Если говорить об убеждениях Александра II, то это прежде всего относится к его вере в самодержавную монархию как лучшую и наиболее органичную для русского народа форму правления. Тому есть много свидетельств. В письме к папе римскому Пию IX 1859 года Александр II с укором и сожалением отзывается о короле Прусском (родном и любимом дяде по матери): «Он боялся конституции, которую имел слабость допустить». Осенью того же года Александр с гневом и раздражением реагирует на всеподданнейшие адреса дворянства, в равной степени либеральные и реакционные, содержащие намек на конституцию. Особенно ярко его взгляд выражен в беседе с прусским послом О. Бисмарком в Петербурге 10 ноября 1861 г., на вопрос которого о возможности в России конституции и либеральных учреждений Александр II сказал: «Во всей стране народ видит в монархе посланника Бога, отеческого и всевластного господина. Это чувство, которое имеет силу почти религиозного чувства, неотделимого от личной зависимости от меня, и я охотно думаю, что я не ошибаюсь. Чувство власти, которое дает мне корона, если им поступиться, образует бреши в нимбе, которым владеет нация. Глубокое уважение, которым русский народ издревле, в силу прирожденного чувства, окружает трон своего царя, невозможно устранить. Я без всякой компенсации сократил бы авторитарность правительства, если бы хотел ввести туда представителей дворянства или нации. Бог знает куда мы вообще придем в деле крестьян и помещиков, если авторитет царя будет недостаточно полным, чтобы оказывать решающее воздействие». Аналогичный взгляд высказал Александр II спустя два года в беседе с П. А. Милютиным накануне его отправки в Польшу в 1863 г. Самодержец сказал: для того чтобы «восстановить у поляков сейм и конституционную хартию, он обязан созвать Земский собор в Москве или Петербурге, а между тем он находит, что русский народ еще не созрел для подобной перемены». Причем он относил это не только к «простому народу», который считал «самым надежным оплотом порядка в России», но и к высшим классам русского общества, которые «не приобрели еще той степени образованности, которая необходима для представительного правления». Те же доводы повторил он предводителю дворянства Д. П. Голохвастову в 1865 г.

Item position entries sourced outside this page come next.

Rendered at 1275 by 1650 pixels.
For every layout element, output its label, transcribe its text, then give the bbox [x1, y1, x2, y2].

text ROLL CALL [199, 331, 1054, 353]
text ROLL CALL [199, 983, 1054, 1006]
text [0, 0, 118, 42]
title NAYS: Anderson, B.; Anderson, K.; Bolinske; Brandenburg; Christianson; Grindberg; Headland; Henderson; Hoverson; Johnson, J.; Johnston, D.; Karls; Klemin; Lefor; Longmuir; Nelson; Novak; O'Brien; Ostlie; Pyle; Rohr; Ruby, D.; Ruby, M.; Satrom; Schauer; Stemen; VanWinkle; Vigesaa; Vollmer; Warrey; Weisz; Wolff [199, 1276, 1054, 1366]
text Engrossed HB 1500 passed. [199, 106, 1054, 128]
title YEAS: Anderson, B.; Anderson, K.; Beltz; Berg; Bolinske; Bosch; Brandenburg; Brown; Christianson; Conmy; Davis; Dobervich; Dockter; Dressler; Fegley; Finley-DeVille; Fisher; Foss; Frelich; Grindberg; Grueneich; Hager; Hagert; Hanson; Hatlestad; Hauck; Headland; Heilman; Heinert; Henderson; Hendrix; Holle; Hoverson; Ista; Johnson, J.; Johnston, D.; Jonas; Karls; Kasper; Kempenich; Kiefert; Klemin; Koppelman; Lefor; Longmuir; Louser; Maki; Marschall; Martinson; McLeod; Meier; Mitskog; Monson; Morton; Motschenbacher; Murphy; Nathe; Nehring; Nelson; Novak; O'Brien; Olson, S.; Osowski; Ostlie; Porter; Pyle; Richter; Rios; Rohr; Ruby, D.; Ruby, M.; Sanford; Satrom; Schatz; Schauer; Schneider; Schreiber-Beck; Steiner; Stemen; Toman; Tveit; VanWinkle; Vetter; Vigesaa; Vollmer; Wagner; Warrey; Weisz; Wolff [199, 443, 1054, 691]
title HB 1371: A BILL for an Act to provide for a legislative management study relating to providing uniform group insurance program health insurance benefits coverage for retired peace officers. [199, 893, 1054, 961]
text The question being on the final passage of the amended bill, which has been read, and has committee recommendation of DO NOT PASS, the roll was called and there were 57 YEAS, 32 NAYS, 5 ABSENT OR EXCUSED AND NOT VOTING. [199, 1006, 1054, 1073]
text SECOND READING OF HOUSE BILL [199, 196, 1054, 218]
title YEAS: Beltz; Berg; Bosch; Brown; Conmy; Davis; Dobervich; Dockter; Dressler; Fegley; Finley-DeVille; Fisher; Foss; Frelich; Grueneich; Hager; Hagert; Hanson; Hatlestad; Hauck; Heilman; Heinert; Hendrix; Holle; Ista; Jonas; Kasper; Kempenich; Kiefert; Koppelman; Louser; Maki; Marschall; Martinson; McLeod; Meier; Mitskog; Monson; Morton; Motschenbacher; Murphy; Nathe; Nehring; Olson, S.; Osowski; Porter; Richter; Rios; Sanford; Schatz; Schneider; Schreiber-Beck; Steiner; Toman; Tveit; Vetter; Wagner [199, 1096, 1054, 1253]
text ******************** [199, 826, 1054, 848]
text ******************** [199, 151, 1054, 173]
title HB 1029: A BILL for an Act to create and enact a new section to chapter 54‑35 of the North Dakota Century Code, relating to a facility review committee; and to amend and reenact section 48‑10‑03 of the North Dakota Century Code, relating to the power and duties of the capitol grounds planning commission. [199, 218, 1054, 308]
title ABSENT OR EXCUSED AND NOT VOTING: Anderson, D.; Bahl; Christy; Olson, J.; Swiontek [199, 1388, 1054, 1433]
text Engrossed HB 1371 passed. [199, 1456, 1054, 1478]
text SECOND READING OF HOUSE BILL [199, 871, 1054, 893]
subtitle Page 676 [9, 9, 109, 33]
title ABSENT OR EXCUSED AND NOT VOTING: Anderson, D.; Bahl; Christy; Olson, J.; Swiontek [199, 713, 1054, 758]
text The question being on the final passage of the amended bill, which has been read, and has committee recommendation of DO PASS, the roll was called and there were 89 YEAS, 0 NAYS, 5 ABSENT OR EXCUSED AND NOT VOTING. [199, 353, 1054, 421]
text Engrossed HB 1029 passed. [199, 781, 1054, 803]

В этих высказываниях есть здравые мысли. Действительно, личная неограниченная власть монарха способствовала осуществлению отмены крепостного права и других либеральных реформ. Но далеко не только и не столько этими соображениями руководствовался Александр II, отвергая в течение 25 лет саму возможность конституции в России. Он был органически связан с устойчивой государственной традицией авторитарно-патриархальной власти самодержавия, Он вырос и был воспитан в этой системе, его интеллект, характер, психологический и душевный склад сформировались под бдительным оком и личным влиянием Николая I, в эпоху апогея самодержавия. Его здравый и практичный ум, по-видимому, не обладал глубиной и прозорливостью. В отличие от наиболее дальновидных государственных деятелей он не понял, что «дерево (крепостное право.-Л. 3.) пустило далеко корень: оно осеняет и Церковь, и Престол», что внезапное упразднение крепостного права может расшатать монолитность империи: «здание Петра I поколеблется», «могут отойти даже части — остзейские провинции, самая Польша» (слова С. С. Уварова, сказанные М. П. Погодину в 1847 г.).
Когда такая опасность действительно возникла, для Александра II неожиданно, он, сообразуясь с силой, масштабом и характером освободительного движения, пошел на уступки. В Финляндии под натиском широкой, организованной, мирной оппозиции Александр II восстановил сейм, не собиравшийся полвека, лично его открыл в Гельсингфорсе 6(18) сентября 1863 г. и произнес речь на французском языке, в которой признал «неприкосновенным принцип конституционной монархии, вошедший в нравы финляндского народа».